3.3.1. Armed conflict (international or internal)

Last update: November 2021
*Minor updates added: April 2022

A definition of an international or an internal armed conflict within the meaning of Article 15(c) QD is not provided by the QD itself. In Diakité, the CJEU interprets the concept of ‘internal armed conflict’ under Article 15(c) QD and concludes that it must be given an interpretation, which is autonomous from international humanitarian law.

[…] internal armed conflict exists, for the purposes of applying that provision, if a State’s armed forces confront one or more armed groups or if two or more armed groups confront each other. It is not necessary for that conflict to be categorised as ‘armed conflict not of an international character’ under international humanitarian law;

CJEU, Diakité, para.35

In Diakité, the CJEU sets a low threshold to assess whether an armed conflict is taking place, noting that,

[…] nor is it necessary to carry out, in addition to an appraisal of the level of violence present in the territory concerned, a separate assessment of the intensity of the armed confrontations, the level of organisation of the armed forces involved or the duration of the conflict.

CJEU, Diakité, para.35

Furthermore, in the context of Article 15(c) QD, differentiation between ‘international’ or ‘internal’ armed conflict is not necessary, as the provision is equally applicable in situations of international and internal armed conflict. 

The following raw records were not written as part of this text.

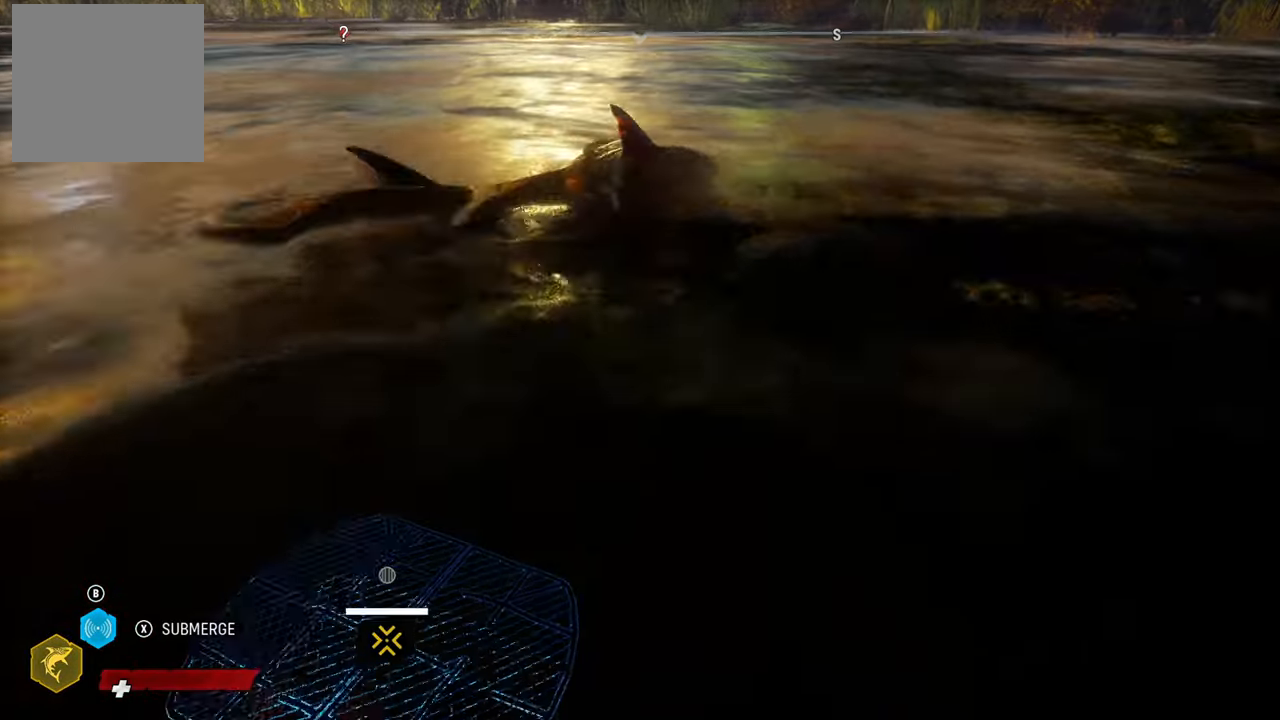
{"buttons": [], "left_stick": "up", "right_stick": "center", "events": [[60, "left_stick", "center"], [240, "X", "down"], [380, "X", "up"], [500, "left_stick", "up"]]}
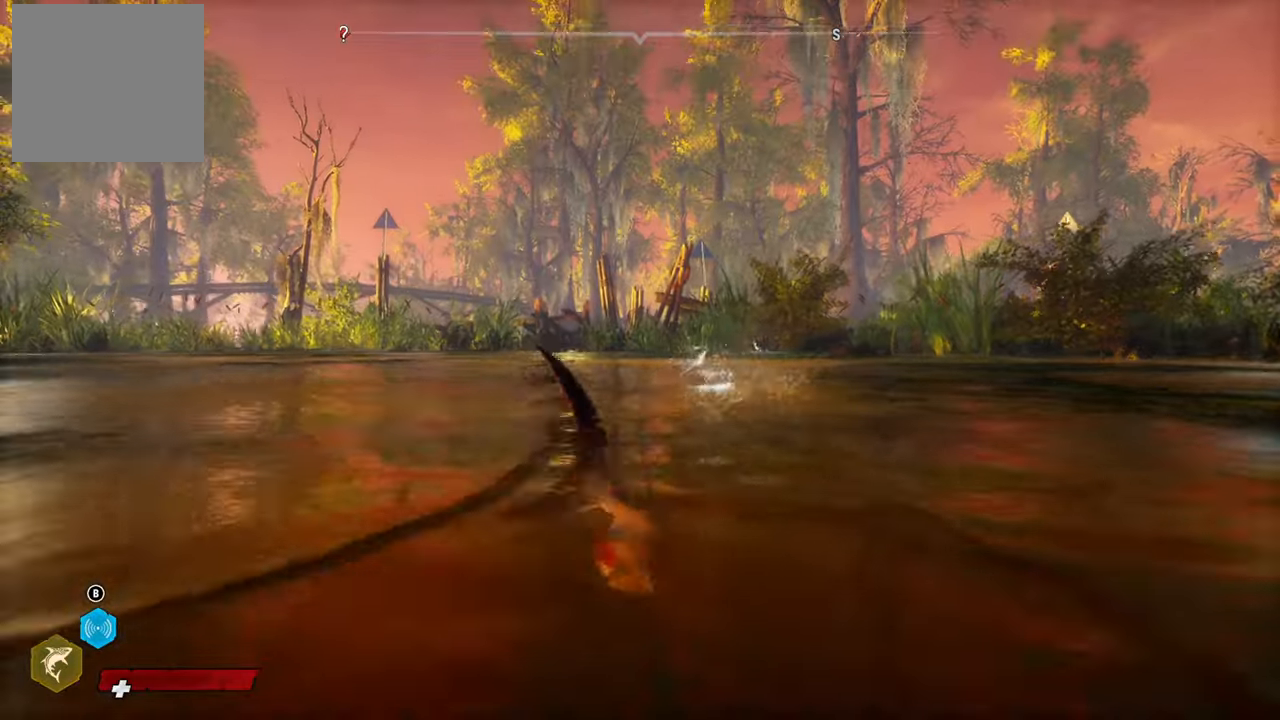
{"buttons": [], "left_stick": "center", "right_stick": "down-left", "events": [[260, "right_stick", "down-left"], [340, "left_stick", "center"]]}
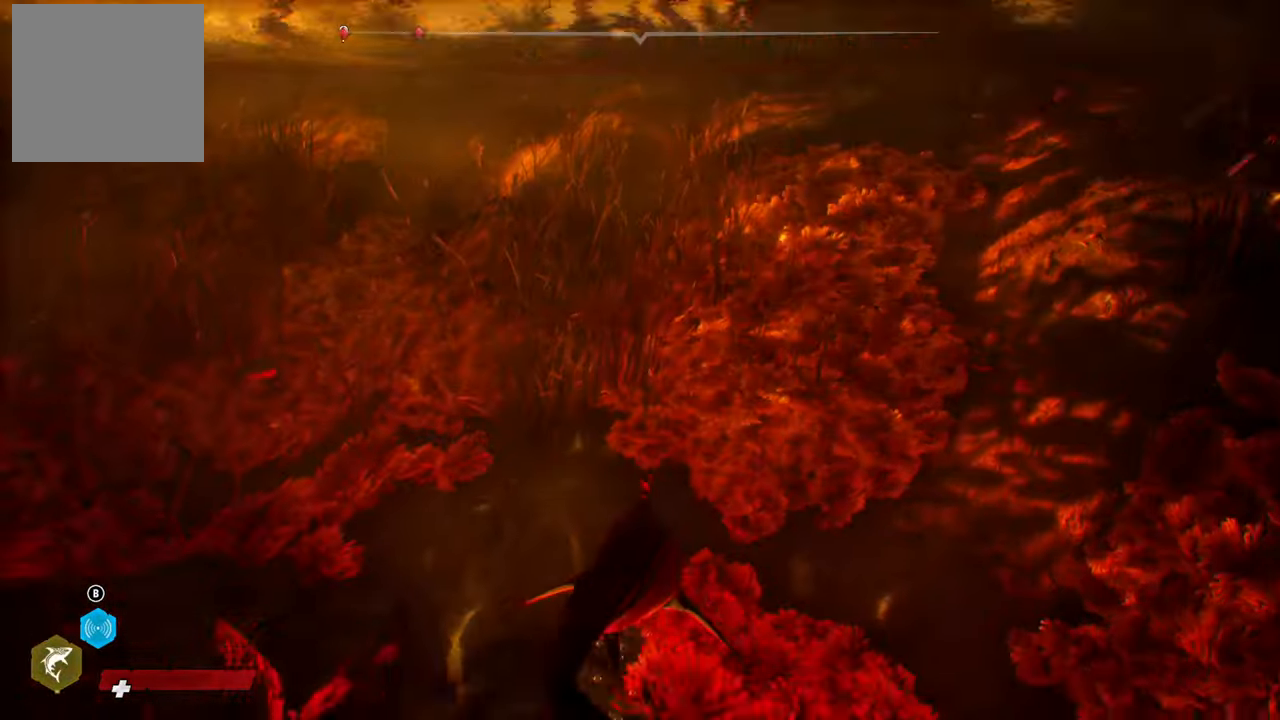
{"buttons": [], "left_stick": "center", "right_stick": "down-left", "events": []}
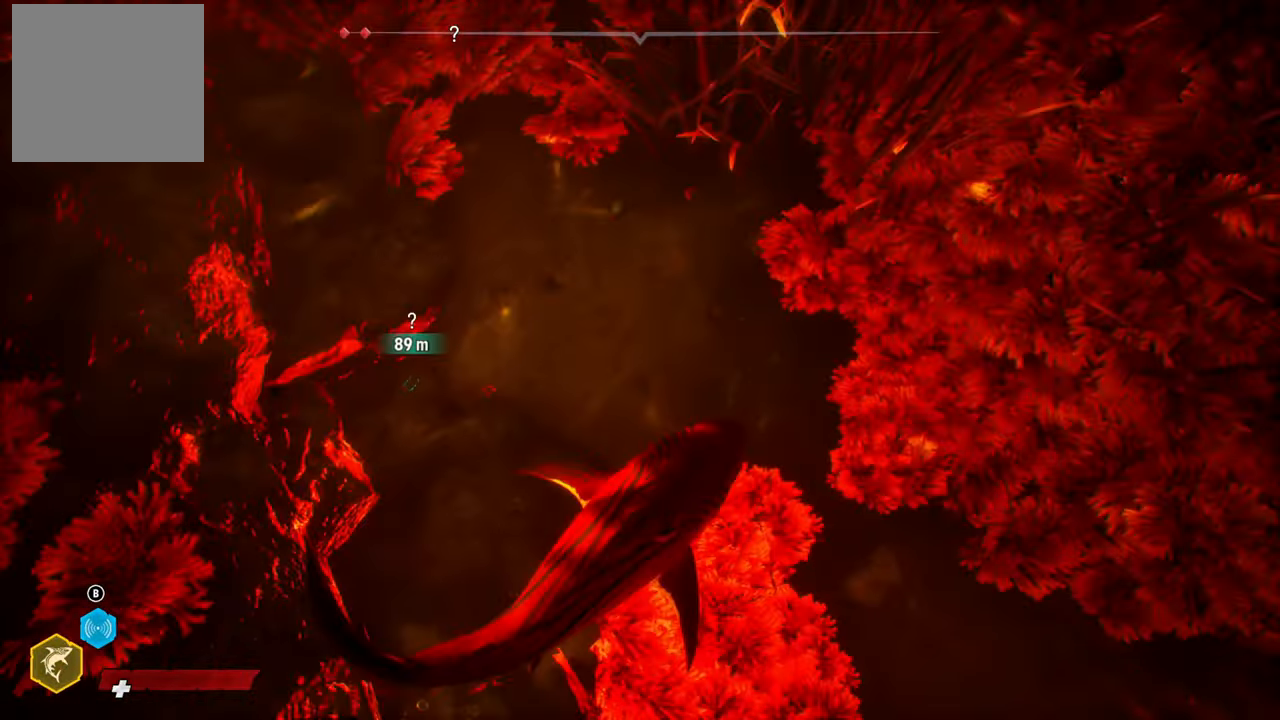
{"buttons": [], "left_stick": "up", "right_stick": "center", "events": [[160, "right_stick", "left"], [380, "left_stick", "up-left"], [380, "right_stick", "center"], [500, "left_stick", "up"]]}
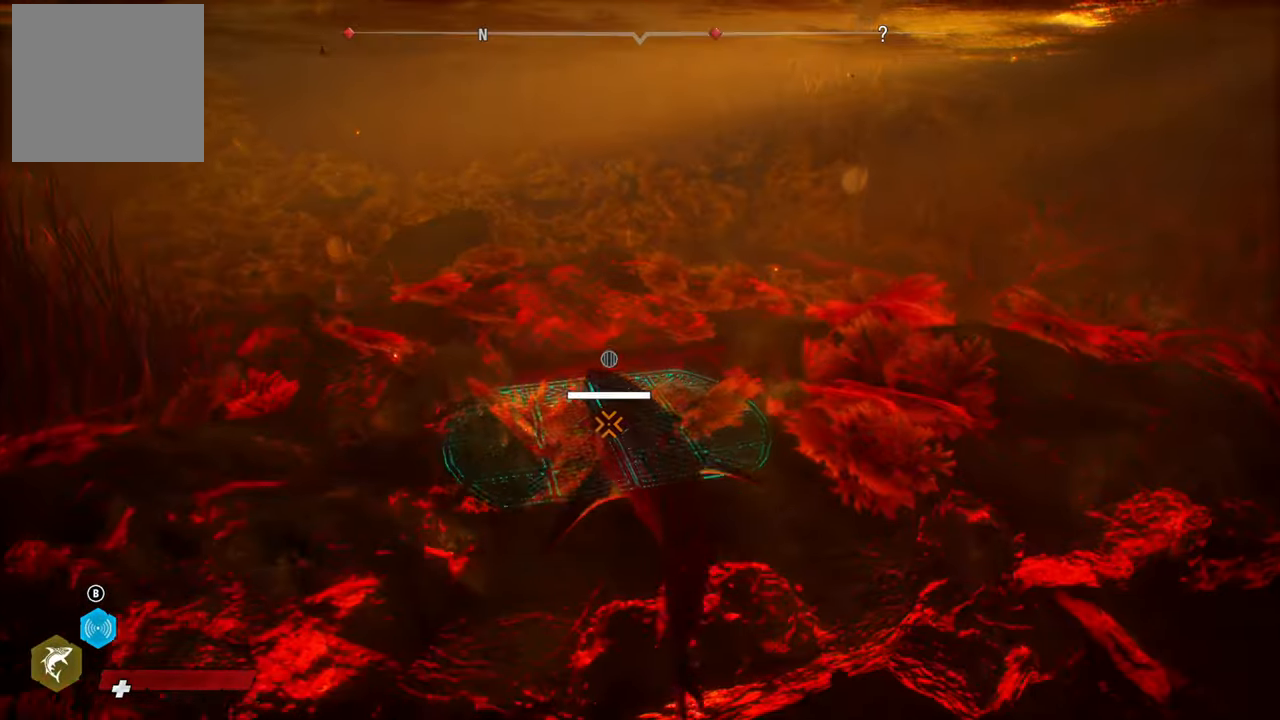
{"buttons": [], "left_stick": "center", "right_stick": "center", "events": [[340, "left_stick", "center"]]}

It should also be noted that an armed conflict can be taking place only in parts of the territory.

Over the summer months of 2021, the Taliban’s offensive advanced rapidly and resulted in them taking over almost all of the country. ANSF personnel often withdrew from positions without engaging in confrontations. In their statements following the takeover of Kabul in August 2021, the Taliban declared the war to be over [Security September 2021, 1.1.1]. However, in some areas resistance armed groups were organised and armed confrontations took place [Security September 2021, 1.4.1]. ISKP also continues to be active in the country [Country Focus 2022, 3.1.1].